Trocas ainda mais perigosas
A nova investigação utilizou dados do estudo Environmental influences on Child Health Outcomes, ou ECHO, do National Institutes of Health, que investiga o impacto das influências ambientais precoces na saúde e no desenvolvimento das crianças. Em 69 locais dos Estados Unidos, as mulheres grávidas e os seus recém-nascidos foram avaliados e forneceram sangue, urina e outras amostras biológicas para serem analisadas.
A equipa identificou 5.006 mães grávidas com amostras de urina que deram positivo para diferentes tipos de ftalatos e comparou-as com a idade gestacional do bebé à nascença, o peso à nascença e o comprimento à nascença.
Os dados também foram extraídos do National Health and Nutrition Examination Survey de 2017-2018, um programa governamental que avalia a saúde e o estado nutricional dos americanos usando uma combinação de entrevistas, exames físicos e análises laboratoriais de amostras biológicas.
Depois de analisar as informações, Trasande e os coautores do estudo conseguiram confirmar pesquisas anteriores que mostram uma associação significativa do DEHP com gestações mais curtas e parto prematuro.
Curiosamente, a equipa de investigação descobriu que os três ftalatos criados pelos fabricantes para substituir o DEHP eram, na verdade, mais perigosos do que o DEHP quando se tratava de parto prematuro.
"Quando analisámos mais a fundo estas substituições, descobrimos efeitos ainda mais fortes do DiDP, DnOP e DiNP", diz Trasande. "Foi necessária uma dose menor para criar o mesmo resultado de prematuridade".
Perigos da prematuridade
Um parto é considerado pré-termo se ocorrer antes das 37 semanas de gestação - uma gravidez a termo tem 40 semanas ou mais. Como os órgãos vitais e parte do sistema nervoso podem não estar completamente desenvolvidos, um nascimento prematuro pode colocar o bebé em risco. Os bebés que nascem demasiado cedo são frequentemente hospitalizados de imediato para que o bebé possa respirar e ser tratado para eventuais problemas cardíacos, digestivos e cerebrais ou da incapacidade de combater infeções.
À medida que crescem, as crianças nascidas prematuramente podem ter problemas de visão, audição e dentários, bem como atrasos intelectuais e de desenvolvimento, de acordo com a Mayo Clinic. A prematuridade pode contribuir para a paralisia cerebral, epilepsia e perturbações da saúde mental, como ansiedade, perturbação bipolar e depressão.

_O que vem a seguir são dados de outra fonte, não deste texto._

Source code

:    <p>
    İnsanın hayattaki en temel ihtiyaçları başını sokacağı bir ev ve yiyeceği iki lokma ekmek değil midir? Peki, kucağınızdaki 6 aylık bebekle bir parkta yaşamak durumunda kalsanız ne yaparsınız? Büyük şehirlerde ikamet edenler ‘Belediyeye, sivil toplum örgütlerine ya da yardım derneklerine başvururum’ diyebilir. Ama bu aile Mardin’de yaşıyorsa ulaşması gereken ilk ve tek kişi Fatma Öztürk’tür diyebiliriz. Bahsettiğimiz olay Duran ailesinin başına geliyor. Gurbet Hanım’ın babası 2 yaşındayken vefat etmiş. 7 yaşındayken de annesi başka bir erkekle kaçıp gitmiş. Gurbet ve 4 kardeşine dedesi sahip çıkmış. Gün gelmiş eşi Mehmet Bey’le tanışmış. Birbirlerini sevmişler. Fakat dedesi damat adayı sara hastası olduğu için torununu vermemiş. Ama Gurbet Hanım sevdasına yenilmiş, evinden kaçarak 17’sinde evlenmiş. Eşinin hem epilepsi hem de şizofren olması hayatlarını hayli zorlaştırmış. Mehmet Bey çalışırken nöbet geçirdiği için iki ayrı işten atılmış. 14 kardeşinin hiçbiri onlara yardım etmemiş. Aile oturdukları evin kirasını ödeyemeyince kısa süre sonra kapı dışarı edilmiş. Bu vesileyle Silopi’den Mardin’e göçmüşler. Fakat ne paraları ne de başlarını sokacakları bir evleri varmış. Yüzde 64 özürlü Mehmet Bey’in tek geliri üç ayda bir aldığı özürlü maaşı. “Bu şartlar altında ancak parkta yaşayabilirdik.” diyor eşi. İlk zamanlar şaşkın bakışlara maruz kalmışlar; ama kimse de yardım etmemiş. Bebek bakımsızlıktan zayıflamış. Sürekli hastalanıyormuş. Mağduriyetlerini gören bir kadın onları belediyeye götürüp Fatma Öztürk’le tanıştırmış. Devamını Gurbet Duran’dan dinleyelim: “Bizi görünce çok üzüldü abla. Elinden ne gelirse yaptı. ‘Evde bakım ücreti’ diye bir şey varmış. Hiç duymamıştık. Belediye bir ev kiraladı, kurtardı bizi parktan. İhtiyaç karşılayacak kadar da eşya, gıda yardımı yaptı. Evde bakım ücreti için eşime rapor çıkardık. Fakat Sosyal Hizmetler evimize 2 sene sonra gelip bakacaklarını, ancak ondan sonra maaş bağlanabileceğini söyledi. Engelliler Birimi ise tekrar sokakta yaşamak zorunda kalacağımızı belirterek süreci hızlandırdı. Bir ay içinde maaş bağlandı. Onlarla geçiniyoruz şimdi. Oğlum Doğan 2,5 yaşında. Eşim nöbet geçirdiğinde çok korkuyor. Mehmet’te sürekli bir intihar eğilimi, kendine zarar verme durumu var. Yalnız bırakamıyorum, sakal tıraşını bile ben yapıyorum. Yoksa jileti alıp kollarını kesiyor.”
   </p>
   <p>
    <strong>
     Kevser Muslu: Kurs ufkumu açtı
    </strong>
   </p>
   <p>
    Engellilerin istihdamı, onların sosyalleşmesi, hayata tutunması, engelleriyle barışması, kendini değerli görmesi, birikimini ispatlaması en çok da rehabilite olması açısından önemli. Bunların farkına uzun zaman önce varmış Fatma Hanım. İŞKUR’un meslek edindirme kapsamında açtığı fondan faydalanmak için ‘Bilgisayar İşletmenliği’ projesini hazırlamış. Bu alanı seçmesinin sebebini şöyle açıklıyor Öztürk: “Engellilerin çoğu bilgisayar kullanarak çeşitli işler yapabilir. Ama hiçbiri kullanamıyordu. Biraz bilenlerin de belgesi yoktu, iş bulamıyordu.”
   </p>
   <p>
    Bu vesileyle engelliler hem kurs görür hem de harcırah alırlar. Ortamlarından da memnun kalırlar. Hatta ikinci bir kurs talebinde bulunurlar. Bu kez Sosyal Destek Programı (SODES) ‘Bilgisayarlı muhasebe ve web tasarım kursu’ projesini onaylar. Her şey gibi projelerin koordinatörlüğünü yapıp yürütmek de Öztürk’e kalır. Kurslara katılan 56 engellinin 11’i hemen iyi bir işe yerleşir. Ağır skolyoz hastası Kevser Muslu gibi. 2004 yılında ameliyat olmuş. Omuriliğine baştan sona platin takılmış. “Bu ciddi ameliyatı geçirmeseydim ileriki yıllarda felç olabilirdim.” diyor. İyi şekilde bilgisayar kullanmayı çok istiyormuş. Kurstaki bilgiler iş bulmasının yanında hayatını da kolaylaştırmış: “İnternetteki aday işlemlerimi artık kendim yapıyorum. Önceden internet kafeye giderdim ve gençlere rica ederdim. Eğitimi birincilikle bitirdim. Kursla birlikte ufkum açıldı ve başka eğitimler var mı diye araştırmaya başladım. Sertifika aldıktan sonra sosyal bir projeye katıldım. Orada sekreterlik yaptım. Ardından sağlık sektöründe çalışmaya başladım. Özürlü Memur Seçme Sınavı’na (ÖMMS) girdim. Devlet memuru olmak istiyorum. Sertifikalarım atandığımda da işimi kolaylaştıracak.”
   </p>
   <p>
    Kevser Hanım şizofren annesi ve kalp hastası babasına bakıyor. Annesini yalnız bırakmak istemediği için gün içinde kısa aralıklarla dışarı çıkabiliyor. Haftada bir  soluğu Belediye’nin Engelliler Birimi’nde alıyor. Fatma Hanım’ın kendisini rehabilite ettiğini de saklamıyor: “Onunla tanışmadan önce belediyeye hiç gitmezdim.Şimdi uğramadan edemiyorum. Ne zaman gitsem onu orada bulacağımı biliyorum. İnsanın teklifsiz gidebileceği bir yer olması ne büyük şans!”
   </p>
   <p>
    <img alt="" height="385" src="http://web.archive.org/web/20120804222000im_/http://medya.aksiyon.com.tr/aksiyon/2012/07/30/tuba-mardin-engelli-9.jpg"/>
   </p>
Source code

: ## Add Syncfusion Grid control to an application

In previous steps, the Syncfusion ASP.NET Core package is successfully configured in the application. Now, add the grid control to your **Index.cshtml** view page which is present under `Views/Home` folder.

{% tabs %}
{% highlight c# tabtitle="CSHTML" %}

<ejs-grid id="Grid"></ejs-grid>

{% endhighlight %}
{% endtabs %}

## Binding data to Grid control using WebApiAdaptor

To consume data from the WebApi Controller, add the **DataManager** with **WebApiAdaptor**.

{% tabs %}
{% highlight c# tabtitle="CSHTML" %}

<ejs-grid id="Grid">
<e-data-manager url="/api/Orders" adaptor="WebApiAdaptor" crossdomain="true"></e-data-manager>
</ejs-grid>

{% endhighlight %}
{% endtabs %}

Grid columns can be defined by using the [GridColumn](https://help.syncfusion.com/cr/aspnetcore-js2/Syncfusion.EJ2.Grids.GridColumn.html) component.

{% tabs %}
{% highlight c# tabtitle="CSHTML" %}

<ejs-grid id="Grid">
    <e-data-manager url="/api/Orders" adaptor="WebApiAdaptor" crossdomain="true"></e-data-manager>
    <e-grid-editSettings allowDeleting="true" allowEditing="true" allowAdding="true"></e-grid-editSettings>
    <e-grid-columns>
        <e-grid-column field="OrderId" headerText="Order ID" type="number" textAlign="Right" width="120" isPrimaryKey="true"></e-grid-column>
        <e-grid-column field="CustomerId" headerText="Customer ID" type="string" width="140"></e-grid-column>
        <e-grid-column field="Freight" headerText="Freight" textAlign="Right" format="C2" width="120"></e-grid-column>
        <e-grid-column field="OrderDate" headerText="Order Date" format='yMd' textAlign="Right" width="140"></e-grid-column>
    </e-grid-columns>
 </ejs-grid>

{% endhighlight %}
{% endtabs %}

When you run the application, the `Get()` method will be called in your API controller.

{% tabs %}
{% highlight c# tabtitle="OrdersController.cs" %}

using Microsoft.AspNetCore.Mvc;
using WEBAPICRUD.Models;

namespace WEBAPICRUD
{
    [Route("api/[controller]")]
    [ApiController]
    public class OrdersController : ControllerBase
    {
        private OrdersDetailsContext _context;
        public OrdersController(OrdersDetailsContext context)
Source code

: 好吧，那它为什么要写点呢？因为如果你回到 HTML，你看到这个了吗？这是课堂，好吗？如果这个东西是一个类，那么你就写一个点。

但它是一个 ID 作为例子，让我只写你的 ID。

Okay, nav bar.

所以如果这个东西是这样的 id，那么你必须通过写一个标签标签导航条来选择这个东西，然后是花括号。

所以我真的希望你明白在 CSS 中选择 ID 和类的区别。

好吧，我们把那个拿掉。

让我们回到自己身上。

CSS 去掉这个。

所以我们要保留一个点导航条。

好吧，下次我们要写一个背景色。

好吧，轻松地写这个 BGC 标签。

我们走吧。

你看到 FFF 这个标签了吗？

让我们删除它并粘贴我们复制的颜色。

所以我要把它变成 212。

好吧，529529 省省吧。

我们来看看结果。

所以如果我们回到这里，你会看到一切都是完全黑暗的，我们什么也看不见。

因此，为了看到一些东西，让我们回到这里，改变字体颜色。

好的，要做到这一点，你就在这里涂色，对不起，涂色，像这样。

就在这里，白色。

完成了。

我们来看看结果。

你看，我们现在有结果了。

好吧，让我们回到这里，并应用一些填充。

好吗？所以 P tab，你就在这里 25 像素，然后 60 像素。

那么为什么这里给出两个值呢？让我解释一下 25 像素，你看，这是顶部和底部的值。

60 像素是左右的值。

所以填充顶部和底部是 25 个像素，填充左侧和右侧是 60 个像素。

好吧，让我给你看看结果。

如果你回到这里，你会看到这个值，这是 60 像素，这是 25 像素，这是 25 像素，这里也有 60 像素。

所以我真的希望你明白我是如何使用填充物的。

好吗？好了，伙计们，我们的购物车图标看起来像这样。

Na idade adulta, as pessoas nascidas prematuramente podem também ter pressão arterial e colesterol mais elevados, asma e outras infeções respiratórias e desenvolver diabetes tipo 1 e tipo 2, doenças cardíacas, insuficiência cardíaca ou AVC.
Todas estas despesas médicas se somam, permitindo a Trasande e aos seus colegas estimar o custo para os EUA em cuidados médicos e perda de produtividade económica dos nascimentos prematuros em "uns espantosos 3,8 mil milhões de dólares", explica Alexa Friedman, do EWG.
"Mas o verdadeiro custo reside no impacto sobre a saúde dos bebés", sublinha.
Existem outras medidas que podem ser tomadas para reduzir a exposição aos ftalatos e a outros produtos químicos presentes nos alimentos e nas embalagens de alimentos, de acordo com a declaração da Academia Americana de Pediatria sobre aditivos alimentares e saúde infantil.
"Uma delas é reduzir a nossa pegada de plástico, utilizando recipientes de aço inoxidável e de vidro, sempre que possível", afirma Trasande, que foi o principal autor da declaração da AAP.
"Evite colocar no microondas alimentos ou bebidas em plástico, incluindo fórmulas infantis e leite humano bombeado, e não coloque o plástico na máquina de lavar loiça, porque o calor pode provocar a lixiviação de químicos", conclui. "Olhe para o código de reciclagem na parte inferior dos produtos para encontrar o tipo de plástico e evite plásticos com códigos de reciclagem 3, que normalmente contêm ftalatos.